=== DOCUMENT SECTION ===
2.28.21 Newsletter

Hello Friends,

As those of you who joined us this week on our campaign update know, there are many moving parts on the CMP Corridor issue right now, and I’m pleased to say that the momentum is well in our favor. 


This week, the Secretary of State announced that we have in fact made the ballot with 80,506 valid signatures, which provides a healthy buffer of more than 17,000 signatures above the threshold to qualify for the ballot. This announcement is bittersweet for opponents of CMP's destructive NECEC Corridor. It's bitter because the people of Maine should have had their say last November, but it's sweet because it shows that no matter what CMP or their high powered lawyers throw at us, opposition to the project remains as strong as ever. 

Of course, right away CMP contracted an Arizona-based company to scan all of our petitions in an effort to (again) disenfranchise their own customers. It’s really no wonder that this company is so universally disliked. Rest easy knowing that because of our many volunteers, CMP’s effort to knock us off the ballot is largely in vain. The people of Maine came out in droves to sign our petition and they will have the chance to vote YES to reject the CMP Corridor this November.

=== EXTRACTED INFORMATION ===
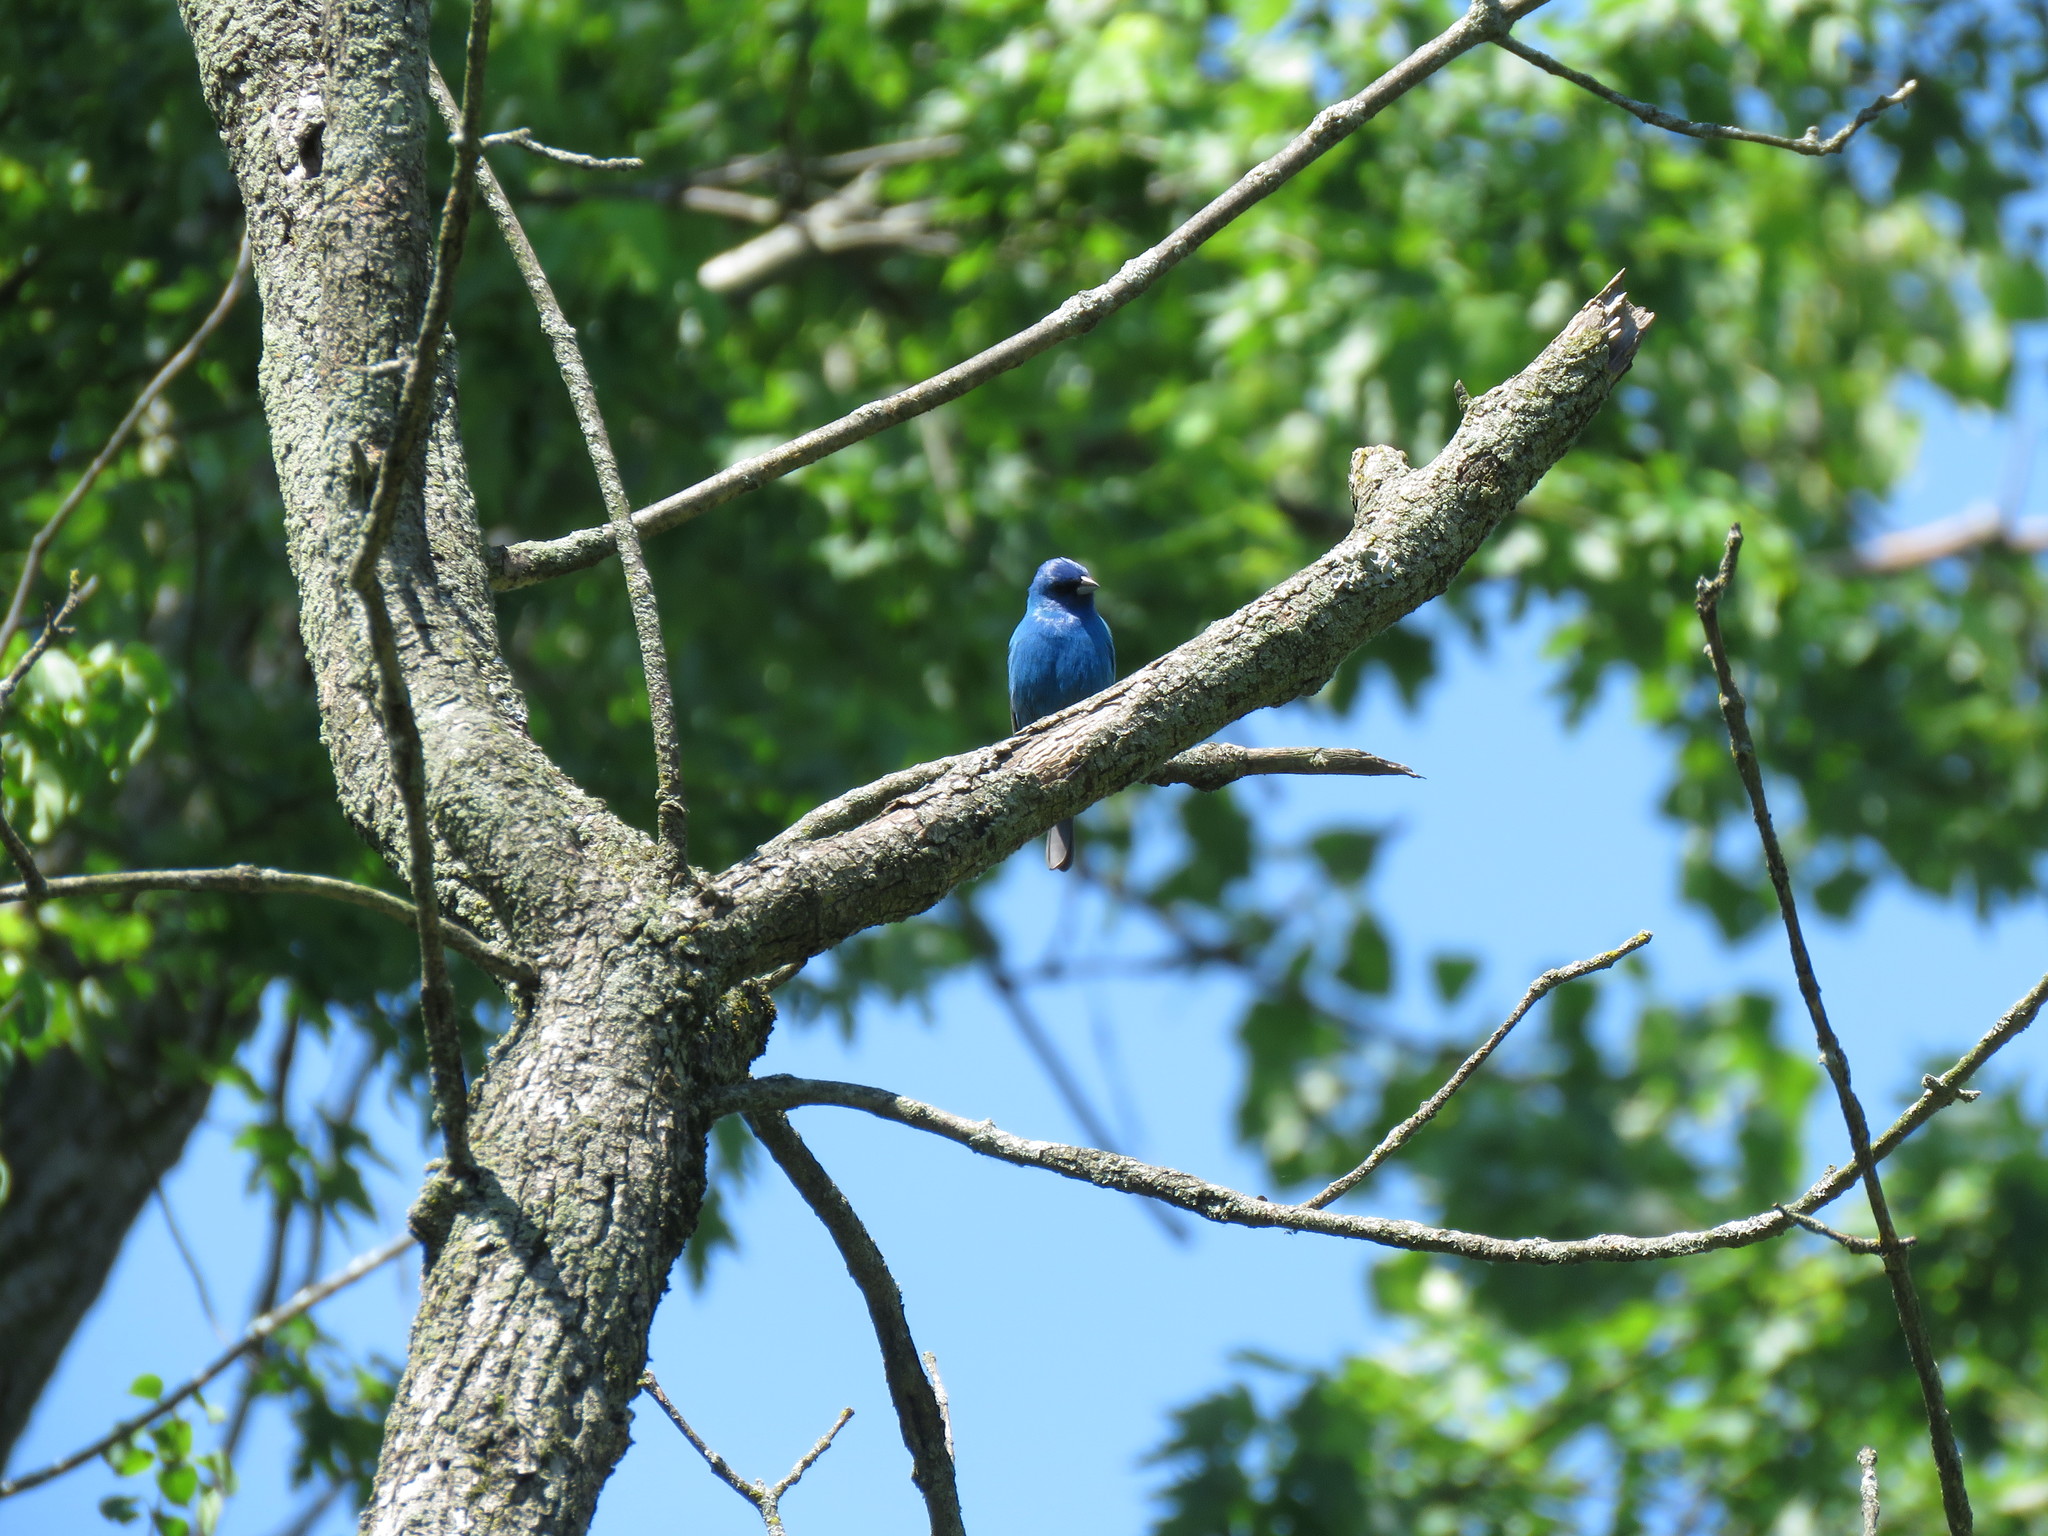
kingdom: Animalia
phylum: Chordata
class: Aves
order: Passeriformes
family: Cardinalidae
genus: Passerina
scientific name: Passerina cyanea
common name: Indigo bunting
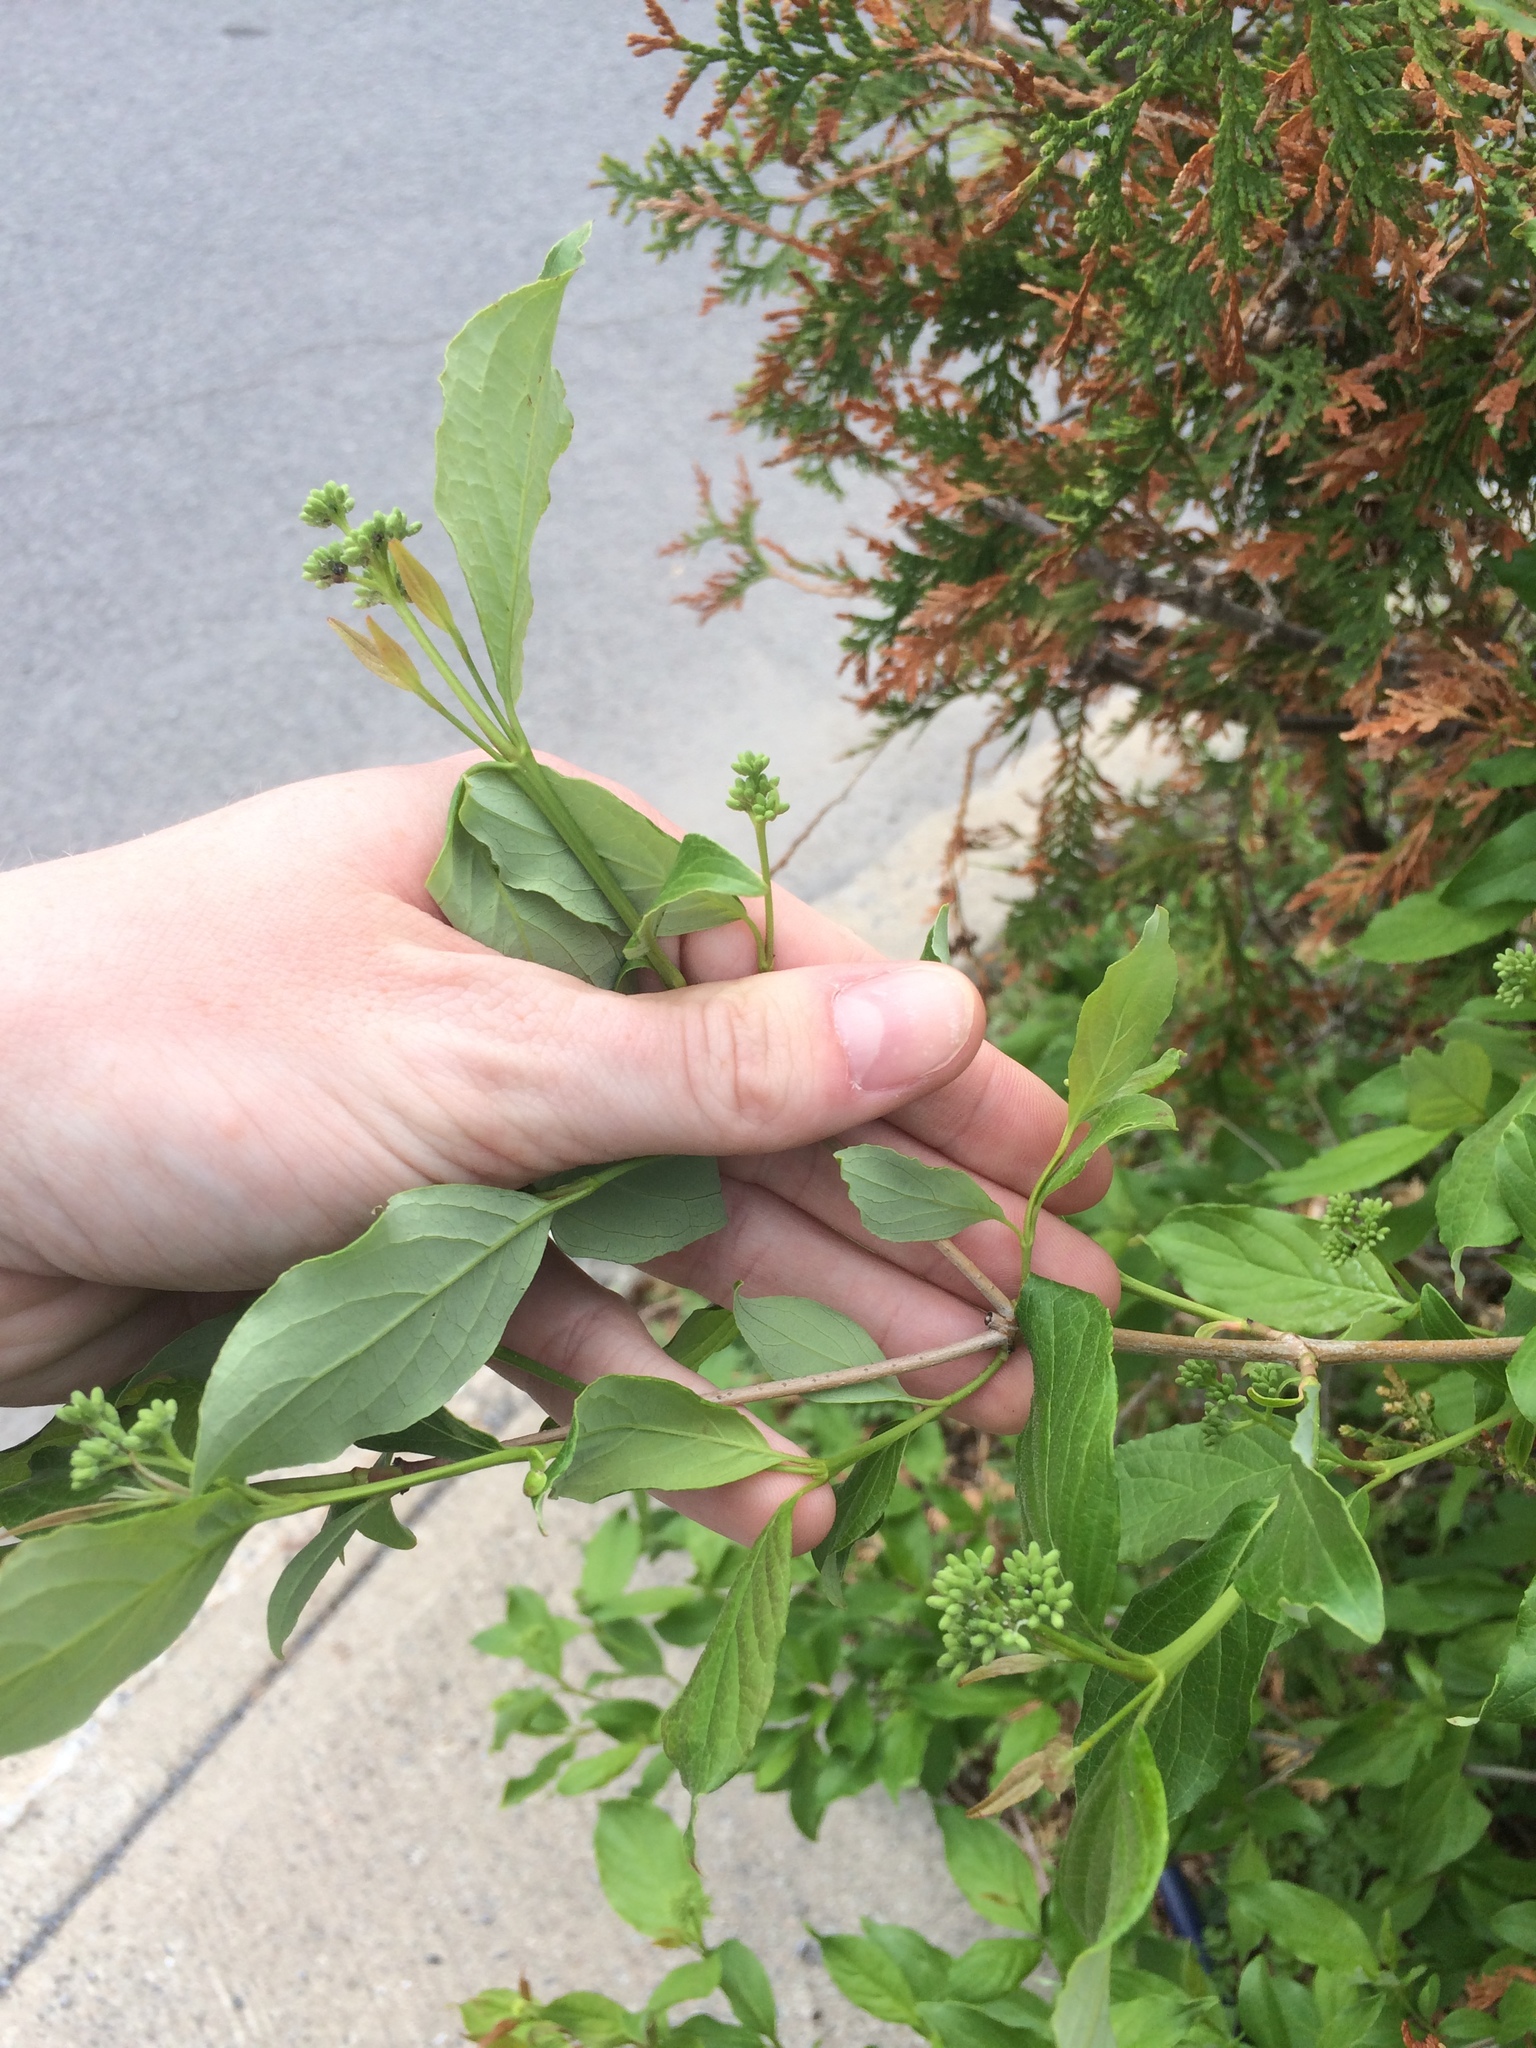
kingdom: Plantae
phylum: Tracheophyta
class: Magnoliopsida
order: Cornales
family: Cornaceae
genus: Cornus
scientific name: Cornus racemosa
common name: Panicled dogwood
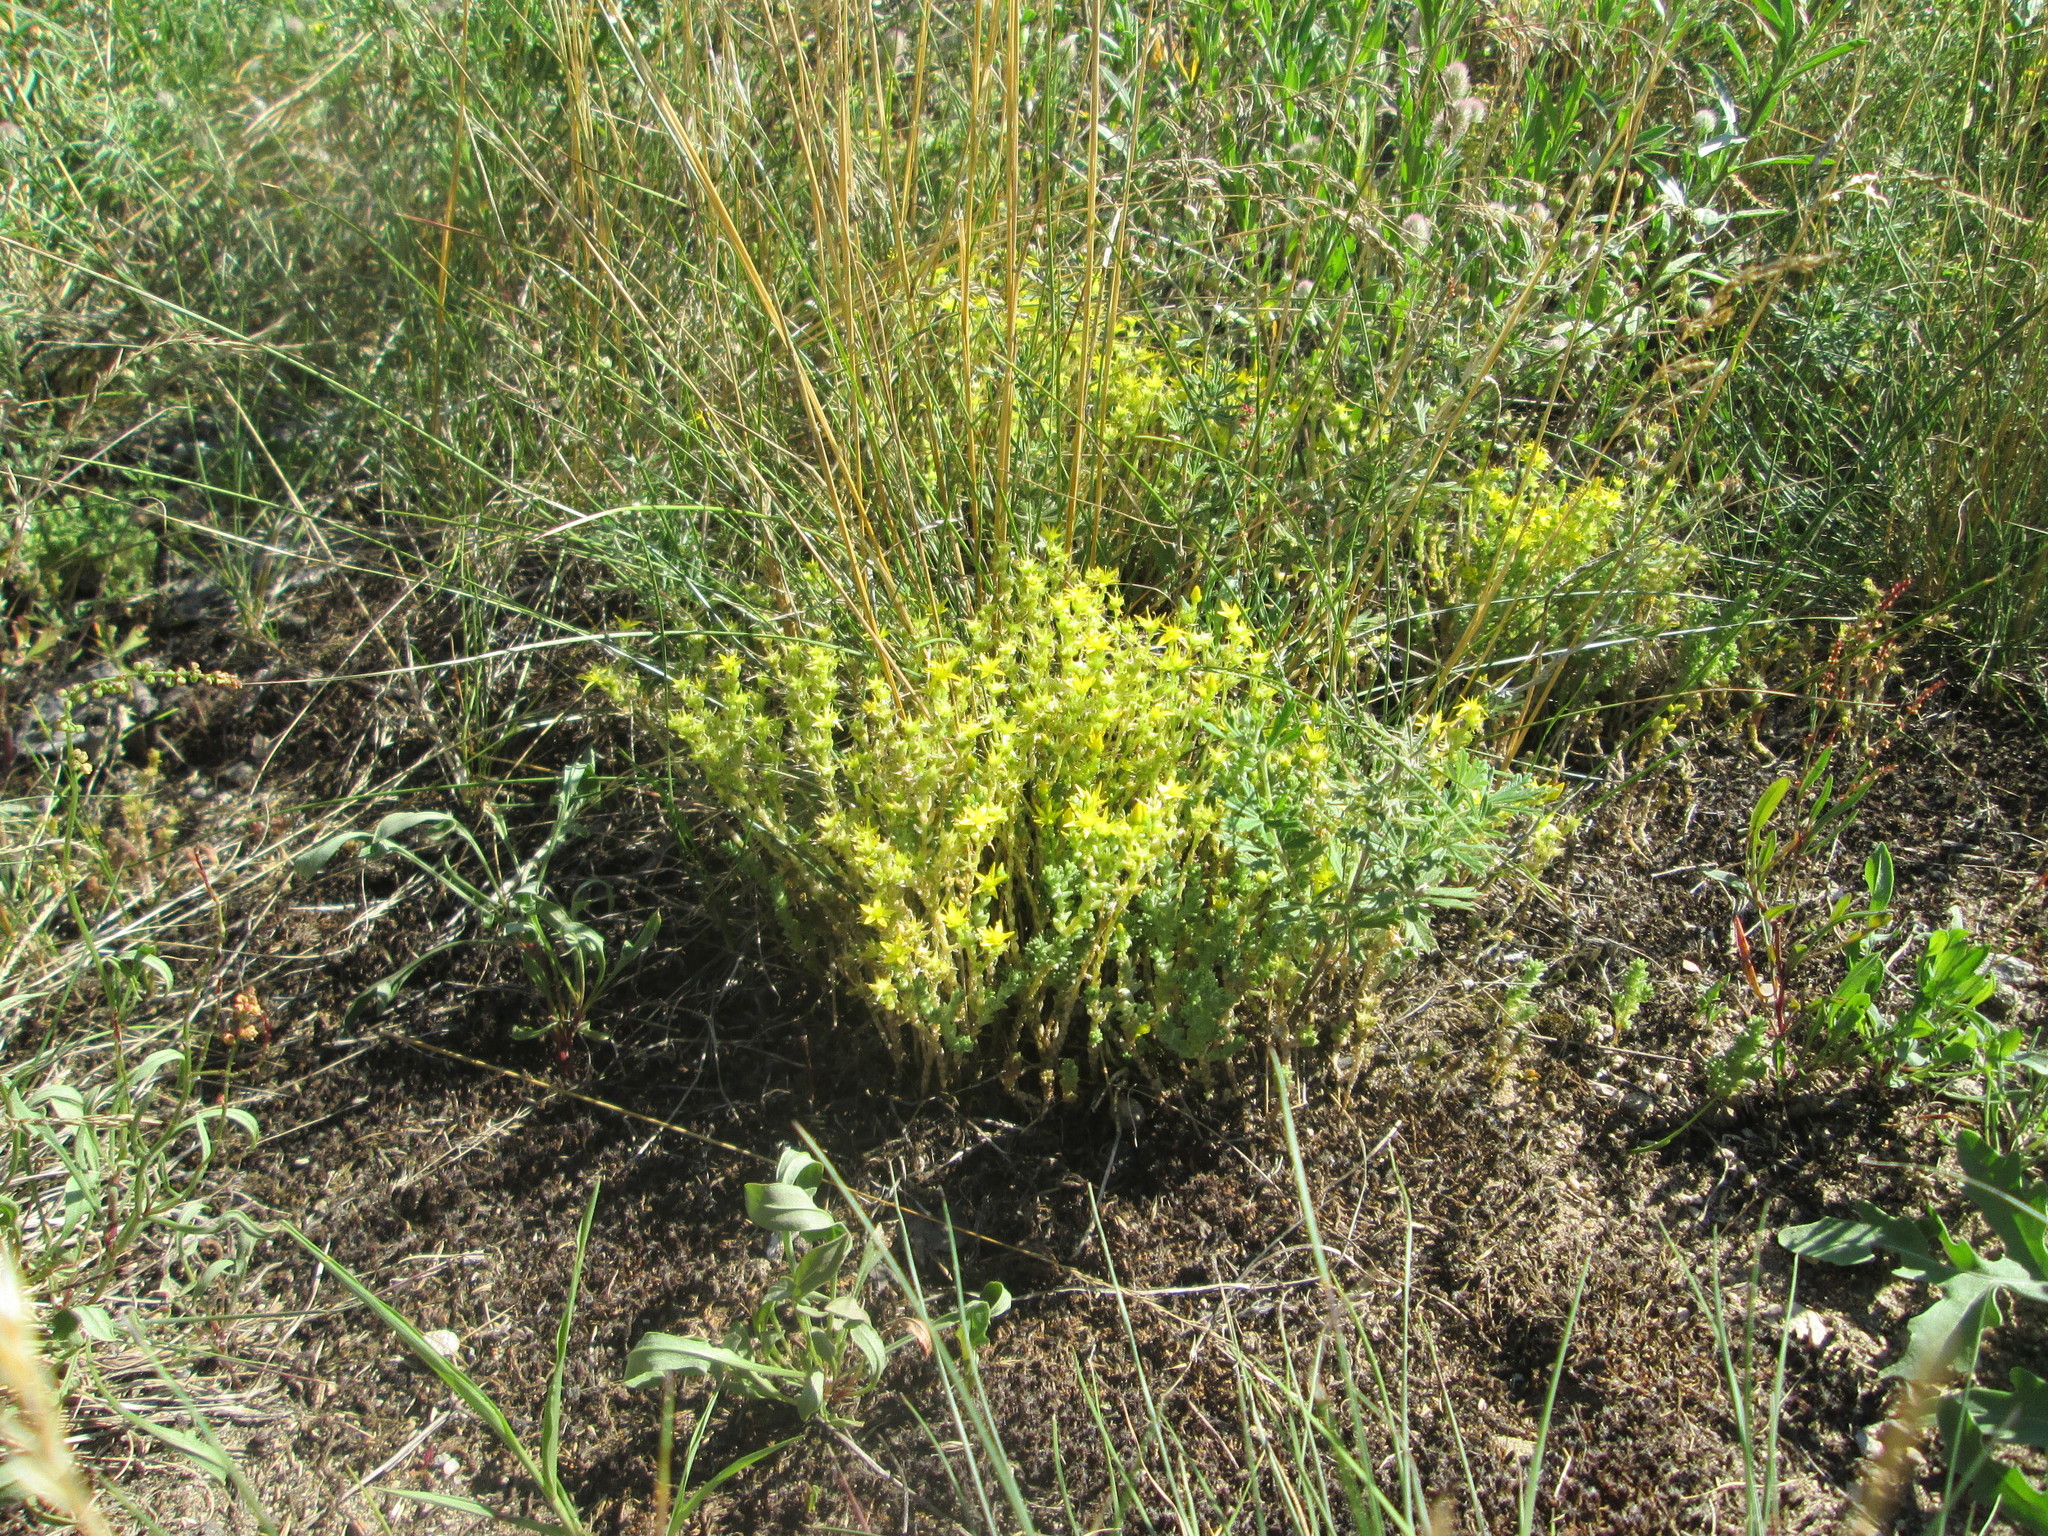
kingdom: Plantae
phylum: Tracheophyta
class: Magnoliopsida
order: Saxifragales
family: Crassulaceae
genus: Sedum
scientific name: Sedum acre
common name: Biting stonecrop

=== GIVEN PROBLEM ===
Pick up the newsletter on the CMP Corridor ballot fight right where it stops and keep it going.

=== RESULT FOR THIS TASK ===
Featured Story of the Week

State validates over 80,000 signatures for new CMP Corridor referendum

The Maine Legislature now will consider the initiative. Legislators can choose to enact the bill as written or to send it to a statewide vote on the Nov. 2 ballot.

The legislation seeks to require lawmaker approval for the construction of high-impact electric transmission lines. It also provides that transmission lines crossing or utilizing public lands must be approved by two-thirds of the Legislature.

The measure would prohibit the construction of certain transmission lines in the upper Kennebec Valley region. The provision would apply retroactively to Sept. 16, 2020.

The bill also would require the approval of two-thirds of the Legislature for any use of public lands for transmission lines and facilities and certain other projects. That provision would apply retroactively to Sept. 16, 2014.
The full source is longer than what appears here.